Parallèlement à votre métier d’auteur-metteur en scène, vous pilotez de nombreux projets en vue de la professionnalisation et de la rentabilisation dans le secteur artistique. Dites-nous, en termes de chiffres, à combien peut- on estimer les jeunes ayant bénéficié de vos opportunités ?
Je pourrais dire que nous avons touché 500 acteurs toutes catégories confondues. Mais il y a les bénéficiaires directs et ceux indirects. En ce qui concerne les bénéficiaires directs, nous avons eu une centaine de jeunes qui ont été formés en tant que comédiens, lecteurs, metteurs en scène. C’était plusieurs années avec différents dispositifs dont les « Embuscades de la scène » qui ont permis de repérer 11 metteurs en scène, de faire travailler plus de 40 comédiens. Ce projet nous a aussi permis de toucher un public de 500 participants par édition et nous avons eu à en faire 4. Il y a eu après cela, « Les didascalies du monde » qu’on continue d’ailleurs de poursuivre. Il y a eu également des séries de formations que nous avons mises en place pour former les gens dans l’audiovisuel. Il y a eu une grosse participation de jeunes notamment des personnes déscolarisées ainsi que des personnes en phase de réorientation. Puis le dernier projet en date dénommé « Artirium » nous a permis de toucher des jeunes en situations difficiles. Nous les avons formés en animation culturelle. Nous avons également formé d’autres jeunes au montage de tutoriels à partir de leur téléphone. Je pense que pour être modeste on peut évaluer tout cela à 500 acteurs en moyenne. Et il faut dire, qu’en termes d’accompagnement, nous avons des structures partenaires qui ont déjà pu employer certains. Nous venons également d’entamer un autre programme plus corsé qui concerne la transmission autour des techniques de création, de management, d’entreprenariat dans le secteur artistique.

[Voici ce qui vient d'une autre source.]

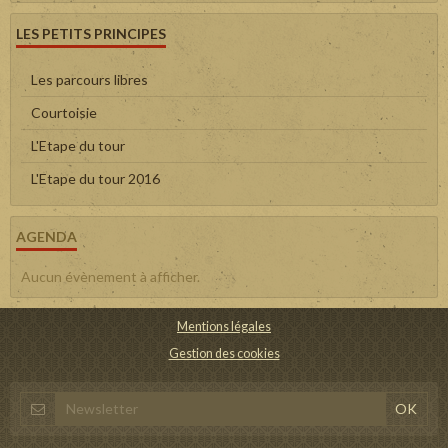
LES PETITS PRINCIPES
Les parcours libres
Courtoisie
L'Etape du tour
L'Etape du tour 2016
AGENDA
Aucun évènement à afficher.
Mentions légales
Gestion des cookies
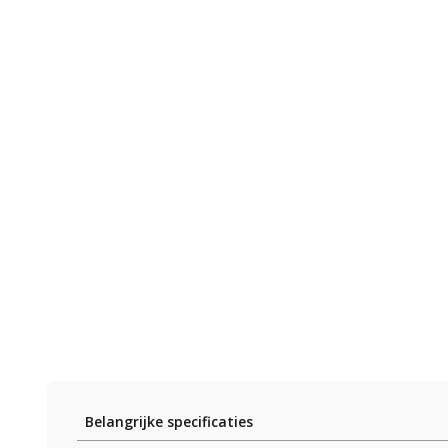
Belangrijke specificaties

Je ne saurais oublier la plateforme benincrea.net sur laquelle on s’attèle a publié des opportunités artistiques et culturelles à l’endroit des jeunes en Afrique. Je pourrai parler aussi des prix Kirina qui ont permis de récompenser trois jeunes humoristes et trois jeunes danseurs contemporains africains dernièrement.
Au-delà de ces projets, vous avez remporté en 2018, le Prix RFI Théâtre et éditez plusieurs pièces à succès que vous avez vous-même mis en scène pour la plupart. Dites-nous, que vous inspirent les succès que vous avez enregistrés jusque-là ?

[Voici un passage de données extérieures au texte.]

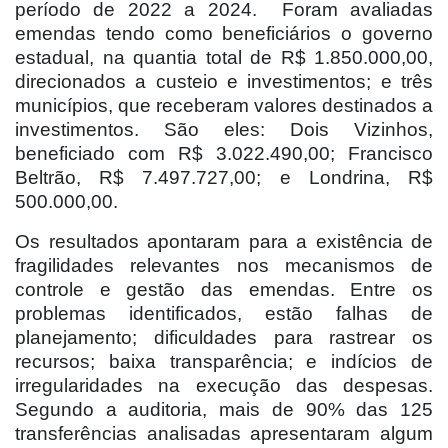
período de 2022 a 2024. Foram avaliadas
emendas tendo como beneficiários o governo
estadual, na quantia total de R$ 1.850.000,00,
direcionados a custeio e investimentos; e três
municípios, que receberam valores destinados a
investimentos. São eles: Dois Vizinhos,
beneficiado com R$ 3.022.490,00; Francisco
Beltrão, R$ 7.497.727,00; e Londrina, R$
500.000,00.
Os resultados apontaram para a existência de
fragilidades relevantes nos mecanismos de
controle e gestão das emendas. Entre os
problemas identificados, estão falhas de
planejamento; dificuldades para rastrear os
recursos; baixa transparência; e indícios de
irregularidades na execução das despesas.
Segundo a auditoria, mais de 90% das 125
transferências analisadas apresentaram algum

Contrairement à ce que certains pensent, je n’ai pas volé de succès en succès. J’ai eu de gros échecs. J’ai échoué deux fois au Prix RFI Théâtre avant de le remporter. J’ai aussi échoué une fois au Grand Prix Littéraire du Bénin avant de l’avoir. J’ai créé des pièces qui n’ont pas eu de succès. Et il y a eu plein d’autres échecs. Mais le truc c’est que quand le succès arrive une fois, il a tendance à effacer tous les échecs. Ces échecs ne restent que dans le cœur de celui qui les a vécus. L’essentiel sera qu’ils nous servent de carburant et de source d’inspiration. Donc voilà une de mes premières sources d’inspiration. L’échec est pour moi un carburant. Il me pousse à me surpasser.
Propos recueillis par Inès Fèliho / © Dekartcom 2022
[i] Les Récréâtrales : Espace panafricain d’écriture, de création, de recherche et de diffusion théâtrales qui se tient tous les deux ans à Ouagadougou depuis 2002.